The filters in WRplus 1.04
(July 6 2011)
Test method.

WRplus-1.04

When the test file is played with WRplus-1.04, the screen may look like figure 1. It depends of course how the parameters in WRplus are set.



Fig 1. WRplus-1.04 running sim1.wav.

The loudspeaker output from WRplus-1.04 sounds like this: sim1-wrplus.mp3 (558600 bytes.) The on-off keyed signal is at a level that is similar to the noise floor level in the beginning and end of the file where the data comes from an old Perseus recording.

There close range spurs that do quite not match the performance of modern hardware. The tested WRplus version was obtained by installing WRplus_1.04 which was downloaded January 7 2011.

The wide range spurs that were present in the previous release are not present here, but the close range spurs are still the same. Results are much better than the test results for the previous version, WRplus_1.03 because the close range spurs often fall in a frequency range where modulation and sideband noise of the strong signal would dominate. The details of the loudspeaker output are shown in figures 2 and 3 which are waterfall graphs produced by Linrad with sim1-wrplus.mp3 as the input (before conversion to mp3).



Fig 2.The loudspeaker output from WRplus-1.04 when running the test recording sim1.wav.

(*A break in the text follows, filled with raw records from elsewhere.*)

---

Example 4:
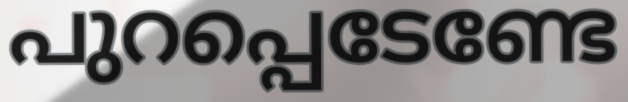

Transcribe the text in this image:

പുറപ്പെടേണ്ടേ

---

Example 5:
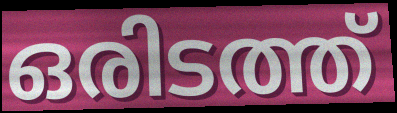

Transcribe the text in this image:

ഒരിടത്ത്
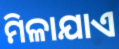
ମିଳାଯାଏ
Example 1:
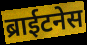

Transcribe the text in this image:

ब्राईटनेस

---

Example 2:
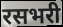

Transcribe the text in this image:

रसभरी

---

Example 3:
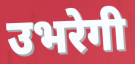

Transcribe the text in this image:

उभरेगी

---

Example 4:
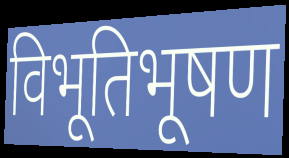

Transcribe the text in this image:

विभूतिभूषण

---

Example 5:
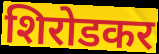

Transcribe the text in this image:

शिरोडकर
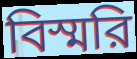
বিস্মরি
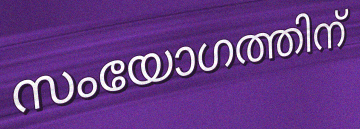
സംയോഗത്തിന്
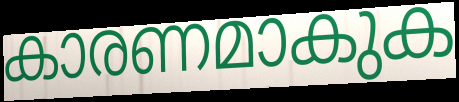
കാരണമാകുക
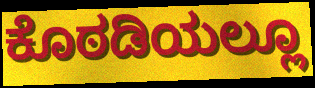
ಕೊಠಡಿಯಲ್ಲೂ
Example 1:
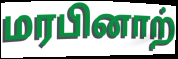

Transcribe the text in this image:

மரபினாற்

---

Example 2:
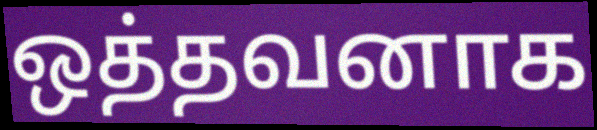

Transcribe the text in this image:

ஒத்தவனாக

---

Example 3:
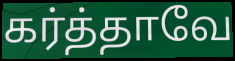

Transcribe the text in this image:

கர்த்தாவே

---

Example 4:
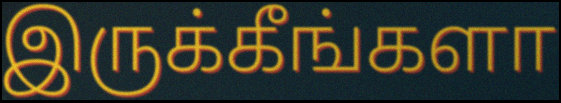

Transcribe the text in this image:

இருக்கீங்களா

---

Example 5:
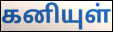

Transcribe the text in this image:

கனியுள்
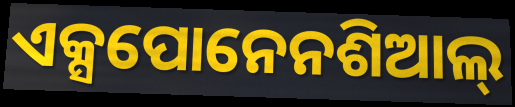
ଏକ୍ସପୋନେନଶିଆଲ୍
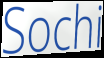
Sochi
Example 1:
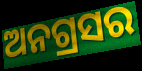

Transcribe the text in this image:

ଅନଗ୍ରସର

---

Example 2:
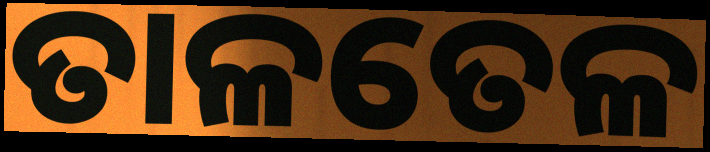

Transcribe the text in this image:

ତାଳତେଳ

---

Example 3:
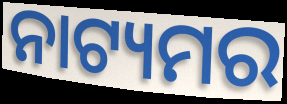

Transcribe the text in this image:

ନାଟ୍ୟମର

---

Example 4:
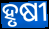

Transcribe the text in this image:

ହୃଷୀ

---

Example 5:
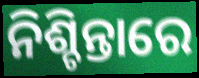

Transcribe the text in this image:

ନିଶ୍ଚିନ୍ତାରେ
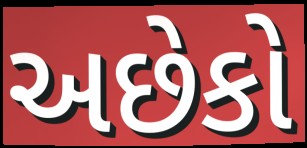
અછેકો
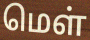
மெள்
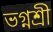
ভগ্নশ্রী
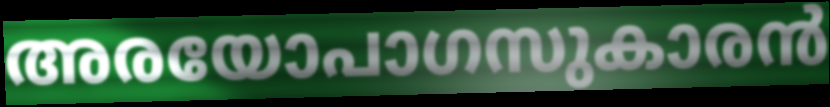
അരയോപാഗസുകാരൻ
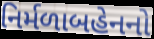
નિર્મળાબહેનનો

This waterfall graph is produced by Linrad with the loudspeaker output from WRplus-1.04 as input.



Fig 3.The loudspeaker output from WRplus-1.04 This the same as figure 2 at a 10 times higher waterfall speed. The time when the signal sweeps across the passband is well visible as well as a couple of fairly weak spurs.

The loudspeaker output of WRplus-1.04 on an oscilloscope looks like figures 4 and 5 at different X-axis magnification.



Figs 4 and 5The loudspeaker output from WRplus-1.04 in the time domain when the signal sweeps across the filter.